- Capitalism and Alternatives -

Do not imagine, comrades, that I am ... looking for a revolutionary form of justice.

Posted by: Frenchy on January 10, 19100 at 11:08:50:

Have the 20th century’s “isms” been vanquished?

Hitler and his extermination camps alone are enough to place the mark of Cain on the 20th century. No pittance of financial reparations is likely to change that.

But Germany was far from alone as a source of evil in the century now ending. Indeed, as historians look back on the century, they may focus as much or more on communism as on Nazism. We have had more than 50 years to take account of the crimes of the latter. The moral accounting for the crimes of communism appears to be just beginning.

Two recent books have underscored the scale of the communist horror.

One is Reflections on a Ravaged Century (W.W. Norton, $26.95) by
Robert Conquest, a distinguished British historian now resident at the Hoover Institution at Stanford University. Conquest was reviled 30 years ago by many of his colleagues for an earlier book focusing on the appalling carnage of the Stalinist terror. It turns out that he was more right than he knew.

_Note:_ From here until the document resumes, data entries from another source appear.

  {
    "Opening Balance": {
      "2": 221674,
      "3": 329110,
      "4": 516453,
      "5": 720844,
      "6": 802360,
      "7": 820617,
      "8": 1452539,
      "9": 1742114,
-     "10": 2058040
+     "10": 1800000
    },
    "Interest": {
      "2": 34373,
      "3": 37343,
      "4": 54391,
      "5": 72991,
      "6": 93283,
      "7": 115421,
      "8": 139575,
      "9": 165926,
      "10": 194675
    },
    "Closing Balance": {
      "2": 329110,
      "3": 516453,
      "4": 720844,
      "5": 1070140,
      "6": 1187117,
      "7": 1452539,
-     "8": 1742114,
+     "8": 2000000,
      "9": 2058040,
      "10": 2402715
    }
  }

In his latest book, Conquest sums up what we now know about the frightful toll: 25 to 30 million dead at the hands of the Third Reich, more than 90 million under Bolshevism. Moreover, a second book, The Black Book of Communism (Harvard University Press, $37.50), a collection of essays named after The Black Book, one of the first comprehensive accounts of Nazi crimes against the Jews, uses newly available archives to make clear that murder and terror were a deliberate part of the communist strategy from the beginning.

By 1921 at least seven concentration camps had been established in the Soviet Union (providing the model for Hitler later). “Hang (I mean hang publicly, so that people see it) at least 100 kulaks [private farmers], rich bastards and known bloodsuckers,” ranted Lenin in 1918, outraged that dissidents were resisting his crazed efforts to create a “new Soviet man.”

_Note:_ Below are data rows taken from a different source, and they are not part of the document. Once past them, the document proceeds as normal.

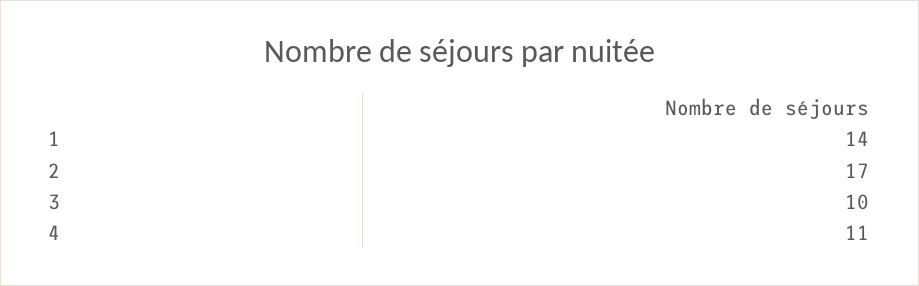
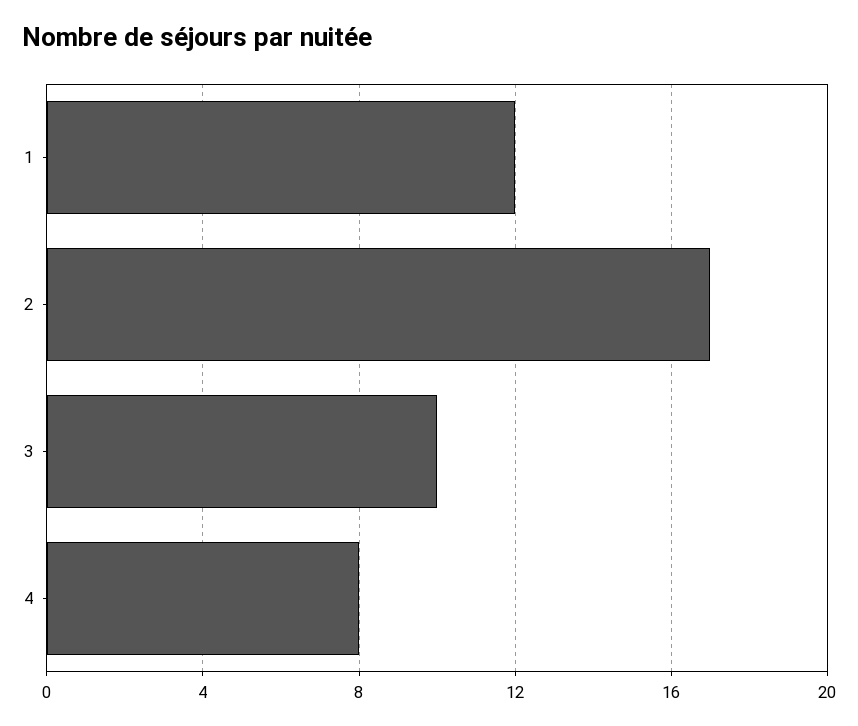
  {
-   "1": 14,
+   "1": 12,
    "2": 17,
    "3": 10,
-   "4": 11
+   "4": 8
  }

Catching the spirit of things, Felix Dzerzhinsky, Lenin’s first secret police chief, outlined the Bolshevik view of how the workers would be liberated from their oppressors: “Do not imagine, comrades, that I am ... looking for a revolutionary form of justice. We have no concern for justice at this hour.”

Much as Nazism moved from Kristallnacht to concentration camps,
Bolshevism moved from “sacramental murder” intended to terrorize the
population to wholesale genocide against the so-called enemies of the state. The pattern was repeated, with equal or worse results, in China, Cambodia and other countries.

An honest accounting for communism is necessary not just so formerly
communist countries can move on, as Germany did after de-Nazification. It is also needed to confront the moral error of those on the outside who turned a blind eye to — and in many cases embraced — the murderous “isms” of the 20th century.

One can more or less understand the mistake of those who “efficiency” in the early stages of fascism or “idealism” in the professed goals of communism. It is less easy to understand those who refused to acknowledge the truth even after it became apparent.

Famed French author Jean-Paul Sartre went to his death denying the existence of the GULAG. The New York Times won a Pulitzer Prize in the 1930s for glowing reports on the “communist experiment,” even as Soviet citizens were dying of starvation in the streets. Prominent Western economists were predicting as late as the 1980s that communism would surpass democratic capitalism. Even now, there are those in academia who view the Soviet experiment as simply a case of socialism gone a little askew.

Will the 21st century be safe from what Conquest aptly terms the
“mindslaughter” of the 20th century? Not if we forget. And not if there isn’t a more honest accounting of the damage done by all the ideological frenzy of the past 100 years.

The dangerous seeds of Utopian excess live on — extreme forms of feminism, environmentalism and multiculturalism, for example, which require governmental force to do things that human nature resists. The 20th century may not be over.

Thomas J. Bray is editorial page editor of The Detroit News. His column
is published on Sunday. Write The News at 615 W. Lafayette, Detroit,
Mich. 48226, or fax to (313) 222-6417, or send an e-mail to
letters@detnews.com


I can hear the howls of denial now. "No! No! No!, THAT'S NOT US!! WE'D NEVER DO ANYTHING LIKE THAT!! WE'RE THE KINDER, GENTLER SORT OF COMMUNISTS BECAUSE WE CALL OURSELVES 'GREENS'!" or some such.